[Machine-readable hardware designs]
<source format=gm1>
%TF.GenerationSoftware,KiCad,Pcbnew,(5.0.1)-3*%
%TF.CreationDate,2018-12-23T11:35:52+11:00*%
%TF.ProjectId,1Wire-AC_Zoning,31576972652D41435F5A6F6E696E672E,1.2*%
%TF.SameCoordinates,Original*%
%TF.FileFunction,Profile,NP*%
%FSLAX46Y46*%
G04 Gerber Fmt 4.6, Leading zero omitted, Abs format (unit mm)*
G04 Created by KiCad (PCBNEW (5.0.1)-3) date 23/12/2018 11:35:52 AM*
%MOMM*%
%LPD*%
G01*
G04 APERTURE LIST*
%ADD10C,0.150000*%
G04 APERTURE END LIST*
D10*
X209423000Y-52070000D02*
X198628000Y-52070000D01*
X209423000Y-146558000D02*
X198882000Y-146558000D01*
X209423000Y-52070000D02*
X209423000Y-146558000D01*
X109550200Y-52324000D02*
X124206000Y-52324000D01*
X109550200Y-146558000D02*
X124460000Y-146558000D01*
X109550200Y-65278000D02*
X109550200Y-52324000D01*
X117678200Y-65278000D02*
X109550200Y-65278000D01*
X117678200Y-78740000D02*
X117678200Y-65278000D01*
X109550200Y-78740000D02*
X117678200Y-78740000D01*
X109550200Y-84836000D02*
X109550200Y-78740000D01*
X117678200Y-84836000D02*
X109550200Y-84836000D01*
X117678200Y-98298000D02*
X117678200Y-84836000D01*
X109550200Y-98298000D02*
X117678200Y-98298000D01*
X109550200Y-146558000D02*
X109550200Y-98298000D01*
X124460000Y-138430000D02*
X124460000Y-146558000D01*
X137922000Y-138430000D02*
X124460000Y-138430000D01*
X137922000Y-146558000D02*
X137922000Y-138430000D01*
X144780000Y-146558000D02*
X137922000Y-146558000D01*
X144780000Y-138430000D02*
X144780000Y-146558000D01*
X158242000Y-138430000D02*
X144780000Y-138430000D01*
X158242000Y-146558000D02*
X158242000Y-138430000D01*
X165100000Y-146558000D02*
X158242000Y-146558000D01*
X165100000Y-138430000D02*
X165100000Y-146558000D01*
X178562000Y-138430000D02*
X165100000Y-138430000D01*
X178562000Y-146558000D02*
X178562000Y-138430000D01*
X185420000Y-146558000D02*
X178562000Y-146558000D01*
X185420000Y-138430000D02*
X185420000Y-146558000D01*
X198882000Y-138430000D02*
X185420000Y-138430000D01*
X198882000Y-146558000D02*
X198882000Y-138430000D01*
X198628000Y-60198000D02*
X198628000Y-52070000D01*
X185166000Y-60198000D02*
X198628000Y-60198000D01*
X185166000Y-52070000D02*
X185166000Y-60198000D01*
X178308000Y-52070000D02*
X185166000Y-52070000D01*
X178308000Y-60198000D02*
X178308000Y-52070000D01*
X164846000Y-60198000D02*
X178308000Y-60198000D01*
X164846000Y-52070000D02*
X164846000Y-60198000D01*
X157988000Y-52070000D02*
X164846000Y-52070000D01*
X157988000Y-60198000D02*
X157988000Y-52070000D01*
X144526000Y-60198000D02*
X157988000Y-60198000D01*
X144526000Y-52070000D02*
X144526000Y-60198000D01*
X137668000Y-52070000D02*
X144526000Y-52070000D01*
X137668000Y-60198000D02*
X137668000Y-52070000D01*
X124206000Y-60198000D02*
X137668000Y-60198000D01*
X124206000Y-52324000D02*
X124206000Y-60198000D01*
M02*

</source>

---

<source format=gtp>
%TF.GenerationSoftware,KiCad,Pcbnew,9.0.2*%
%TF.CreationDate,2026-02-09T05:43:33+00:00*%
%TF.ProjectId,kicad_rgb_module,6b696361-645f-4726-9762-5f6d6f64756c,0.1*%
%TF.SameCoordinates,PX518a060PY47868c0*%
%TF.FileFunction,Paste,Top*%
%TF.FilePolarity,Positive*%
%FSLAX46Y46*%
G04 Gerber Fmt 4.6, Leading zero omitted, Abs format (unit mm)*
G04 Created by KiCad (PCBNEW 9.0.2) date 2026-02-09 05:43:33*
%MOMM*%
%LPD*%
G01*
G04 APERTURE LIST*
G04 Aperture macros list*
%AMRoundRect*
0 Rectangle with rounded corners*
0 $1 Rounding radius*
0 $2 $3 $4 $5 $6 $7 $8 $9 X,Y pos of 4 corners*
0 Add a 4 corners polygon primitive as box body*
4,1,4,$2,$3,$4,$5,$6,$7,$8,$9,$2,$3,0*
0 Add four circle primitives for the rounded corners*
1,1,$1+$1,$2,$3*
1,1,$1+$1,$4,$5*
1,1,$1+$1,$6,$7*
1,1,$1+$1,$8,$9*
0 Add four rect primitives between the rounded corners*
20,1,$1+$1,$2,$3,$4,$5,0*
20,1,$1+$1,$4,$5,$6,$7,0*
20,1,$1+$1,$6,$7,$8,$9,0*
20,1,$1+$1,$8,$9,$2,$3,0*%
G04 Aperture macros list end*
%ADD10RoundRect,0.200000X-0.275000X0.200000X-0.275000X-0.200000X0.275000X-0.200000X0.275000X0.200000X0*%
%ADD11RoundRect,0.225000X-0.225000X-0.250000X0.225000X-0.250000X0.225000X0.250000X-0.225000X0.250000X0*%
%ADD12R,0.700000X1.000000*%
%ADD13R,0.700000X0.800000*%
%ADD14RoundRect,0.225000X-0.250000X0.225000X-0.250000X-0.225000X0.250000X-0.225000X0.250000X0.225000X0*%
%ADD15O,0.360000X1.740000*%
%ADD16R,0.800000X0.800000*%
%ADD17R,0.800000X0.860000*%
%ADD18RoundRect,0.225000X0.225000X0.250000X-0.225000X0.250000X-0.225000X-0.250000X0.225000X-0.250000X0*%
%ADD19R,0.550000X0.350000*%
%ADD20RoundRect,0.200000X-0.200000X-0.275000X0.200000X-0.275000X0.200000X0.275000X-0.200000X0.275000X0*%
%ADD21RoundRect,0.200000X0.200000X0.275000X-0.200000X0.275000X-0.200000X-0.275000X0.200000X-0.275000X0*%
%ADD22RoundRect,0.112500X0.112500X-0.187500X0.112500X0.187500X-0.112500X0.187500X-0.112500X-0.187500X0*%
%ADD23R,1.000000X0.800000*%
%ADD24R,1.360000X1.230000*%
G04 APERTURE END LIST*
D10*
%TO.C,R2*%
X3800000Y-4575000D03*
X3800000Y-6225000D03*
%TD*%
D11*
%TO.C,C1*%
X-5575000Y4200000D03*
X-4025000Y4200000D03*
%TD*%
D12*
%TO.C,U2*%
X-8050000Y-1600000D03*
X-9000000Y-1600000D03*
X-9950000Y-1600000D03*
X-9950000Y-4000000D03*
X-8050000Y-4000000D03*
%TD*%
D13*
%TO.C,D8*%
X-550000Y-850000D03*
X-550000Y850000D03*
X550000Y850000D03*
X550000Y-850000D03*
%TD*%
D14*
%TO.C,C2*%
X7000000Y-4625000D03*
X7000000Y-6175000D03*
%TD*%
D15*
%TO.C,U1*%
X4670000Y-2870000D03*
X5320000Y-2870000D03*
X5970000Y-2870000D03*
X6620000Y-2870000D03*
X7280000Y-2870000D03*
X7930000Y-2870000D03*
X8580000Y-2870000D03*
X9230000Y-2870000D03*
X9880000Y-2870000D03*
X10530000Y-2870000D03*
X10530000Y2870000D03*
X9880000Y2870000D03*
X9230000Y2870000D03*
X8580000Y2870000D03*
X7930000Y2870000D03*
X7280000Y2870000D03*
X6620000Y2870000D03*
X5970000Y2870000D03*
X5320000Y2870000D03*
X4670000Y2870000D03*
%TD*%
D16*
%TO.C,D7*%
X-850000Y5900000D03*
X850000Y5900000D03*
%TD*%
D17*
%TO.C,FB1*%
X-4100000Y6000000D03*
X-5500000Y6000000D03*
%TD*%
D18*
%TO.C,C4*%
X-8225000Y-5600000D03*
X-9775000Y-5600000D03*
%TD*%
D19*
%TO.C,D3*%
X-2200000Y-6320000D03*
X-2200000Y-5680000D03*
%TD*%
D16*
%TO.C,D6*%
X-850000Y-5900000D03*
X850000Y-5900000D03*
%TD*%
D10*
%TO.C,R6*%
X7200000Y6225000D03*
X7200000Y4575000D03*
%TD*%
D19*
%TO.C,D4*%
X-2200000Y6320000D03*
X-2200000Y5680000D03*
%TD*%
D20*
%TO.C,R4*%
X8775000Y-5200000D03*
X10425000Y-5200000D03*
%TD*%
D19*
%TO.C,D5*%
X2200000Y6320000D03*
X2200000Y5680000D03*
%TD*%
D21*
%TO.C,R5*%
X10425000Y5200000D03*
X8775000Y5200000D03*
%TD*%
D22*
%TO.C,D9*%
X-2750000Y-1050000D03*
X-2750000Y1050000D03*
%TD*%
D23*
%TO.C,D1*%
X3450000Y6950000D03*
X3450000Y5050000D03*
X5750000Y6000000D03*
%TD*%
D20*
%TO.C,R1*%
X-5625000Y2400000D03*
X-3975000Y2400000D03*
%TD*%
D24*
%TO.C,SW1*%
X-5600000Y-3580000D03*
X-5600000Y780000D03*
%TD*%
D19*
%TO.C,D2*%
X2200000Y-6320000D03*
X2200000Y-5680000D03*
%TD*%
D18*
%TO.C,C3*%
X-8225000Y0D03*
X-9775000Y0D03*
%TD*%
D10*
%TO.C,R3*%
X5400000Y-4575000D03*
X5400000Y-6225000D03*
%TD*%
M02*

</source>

==

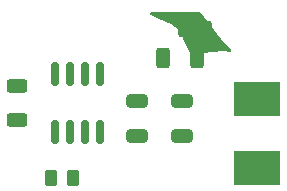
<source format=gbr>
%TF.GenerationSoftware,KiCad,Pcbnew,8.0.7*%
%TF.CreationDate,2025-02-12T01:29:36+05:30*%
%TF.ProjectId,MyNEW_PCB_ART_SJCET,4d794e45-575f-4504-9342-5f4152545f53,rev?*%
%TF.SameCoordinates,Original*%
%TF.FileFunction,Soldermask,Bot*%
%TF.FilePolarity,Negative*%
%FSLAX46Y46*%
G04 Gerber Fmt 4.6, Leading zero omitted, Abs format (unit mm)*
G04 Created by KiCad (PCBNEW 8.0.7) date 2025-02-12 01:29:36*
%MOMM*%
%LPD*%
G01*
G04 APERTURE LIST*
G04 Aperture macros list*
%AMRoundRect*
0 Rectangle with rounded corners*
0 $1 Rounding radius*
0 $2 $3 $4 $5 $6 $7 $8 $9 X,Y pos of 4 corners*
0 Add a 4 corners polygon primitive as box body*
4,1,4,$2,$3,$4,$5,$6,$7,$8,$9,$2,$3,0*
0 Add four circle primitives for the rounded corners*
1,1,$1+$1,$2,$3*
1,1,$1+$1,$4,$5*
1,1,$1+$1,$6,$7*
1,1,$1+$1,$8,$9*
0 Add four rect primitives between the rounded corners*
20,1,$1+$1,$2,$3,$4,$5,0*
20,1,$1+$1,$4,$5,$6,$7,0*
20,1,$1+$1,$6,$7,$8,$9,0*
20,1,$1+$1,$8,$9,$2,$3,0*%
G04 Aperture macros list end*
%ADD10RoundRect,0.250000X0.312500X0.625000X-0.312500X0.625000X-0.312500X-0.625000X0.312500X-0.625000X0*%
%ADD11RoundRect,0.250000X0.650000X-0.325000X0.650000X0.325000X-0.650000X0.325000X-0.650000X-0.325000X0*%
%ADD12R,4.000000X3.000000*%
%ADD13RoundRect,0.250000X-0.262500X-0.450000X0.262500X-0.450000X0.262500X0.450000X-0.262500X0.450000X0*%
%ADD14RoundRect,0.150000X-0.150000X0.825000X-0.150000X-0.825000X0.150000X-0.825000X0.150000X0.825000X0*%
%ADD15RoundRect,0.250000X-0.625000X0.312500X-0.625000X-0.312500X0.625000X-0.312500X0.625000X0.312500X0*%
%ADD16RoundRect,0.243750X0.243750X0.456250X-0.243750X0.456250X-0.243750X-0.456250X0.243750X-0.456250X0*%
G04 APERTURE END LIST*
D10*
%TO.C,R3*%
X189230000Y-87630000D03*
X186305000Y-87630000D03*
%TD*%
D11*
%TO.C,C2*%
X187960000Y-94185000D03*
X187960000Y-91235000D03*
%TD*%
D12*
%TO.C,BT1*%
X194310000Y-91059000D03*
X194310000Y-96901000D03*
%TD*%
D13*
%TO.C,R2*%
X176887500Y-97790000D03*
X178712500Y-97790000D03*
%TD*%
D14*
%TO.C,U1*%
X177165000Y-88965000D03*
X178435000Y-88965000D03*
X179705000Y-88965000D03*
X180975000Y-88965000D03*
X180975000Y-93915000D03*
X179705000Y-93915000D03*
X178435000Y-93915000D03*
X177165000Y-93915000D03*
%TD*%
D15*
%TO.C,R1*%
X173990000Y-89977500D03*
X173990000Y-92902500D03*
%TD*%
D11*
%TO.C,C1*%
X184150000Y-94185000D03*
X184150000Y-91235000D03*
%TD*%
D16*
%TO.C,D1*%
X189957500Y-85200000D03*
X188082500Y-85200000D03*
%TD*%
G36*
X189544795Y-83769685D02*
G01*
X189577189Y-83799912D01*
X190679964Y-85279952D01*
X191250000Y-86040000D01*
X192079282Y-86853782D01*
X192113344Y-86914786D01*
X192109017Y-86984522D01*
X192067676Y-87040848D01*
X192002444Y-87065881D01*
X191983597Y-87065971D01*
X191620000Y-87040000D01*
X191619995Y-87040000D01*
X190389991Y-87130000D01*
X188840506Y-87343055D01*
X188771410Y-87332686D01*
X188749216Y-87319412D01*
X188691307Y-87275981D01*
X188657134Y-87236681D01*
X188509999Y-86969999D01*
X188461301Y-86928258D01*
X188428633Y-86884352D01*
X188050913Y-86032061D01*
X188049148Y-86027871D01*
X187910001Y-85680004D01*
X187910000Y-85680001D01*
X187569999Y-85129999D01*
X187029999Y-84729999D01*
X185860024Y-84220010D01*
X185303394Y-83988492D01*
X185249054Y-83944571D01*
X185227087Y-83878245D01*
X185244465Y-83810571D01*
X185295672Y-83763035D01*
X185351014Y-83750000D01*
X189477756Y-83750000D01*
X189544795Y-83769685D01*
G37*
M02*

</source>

Requirement
Reproduce exactly the lines above from the line with "<source format=gm1>" to the line with "X109550200Y-52324000D02*", including both, and add nothing.

Exercise output
<source format=gm1>
%TF.GenerationSoftware,KiCad,Pcbnew,(5.0.1)-3*%
%TF.CreationDate,2018-12-23T11:35:52+11:00*%
%TF.ProjectId,1Wire-AC_Zoning,31576972652D41435F5A6F6E696E672E,1.2*%
%TF.SameCoordinates,Original*%
%TF.FileFunction,Profile,NP*%
%FSLAX46Y46*%
G04 Gerber Fmt 4.6, Leading zero omitted, Abs format (unit mm)*
G04 Created by KiCad (PCBNEW (5.0.1)-3) date 23/12/2018 11:35:52 AM*
%MOMM*%
%LPD*%
G01*
G04 APERTURE LIST*
%ADD10C,0.150000*%
G04 APERTURE END LIST*
D10*
X209423000Y-52070000D02*
X198628000Y-52070000D01*
X209423000Y-146558000D02*
X198882000Y-146558000D01*
X209423000Y-52070000D02*
X209423000Y-146558000D01*
X109550200Y-52324000D02*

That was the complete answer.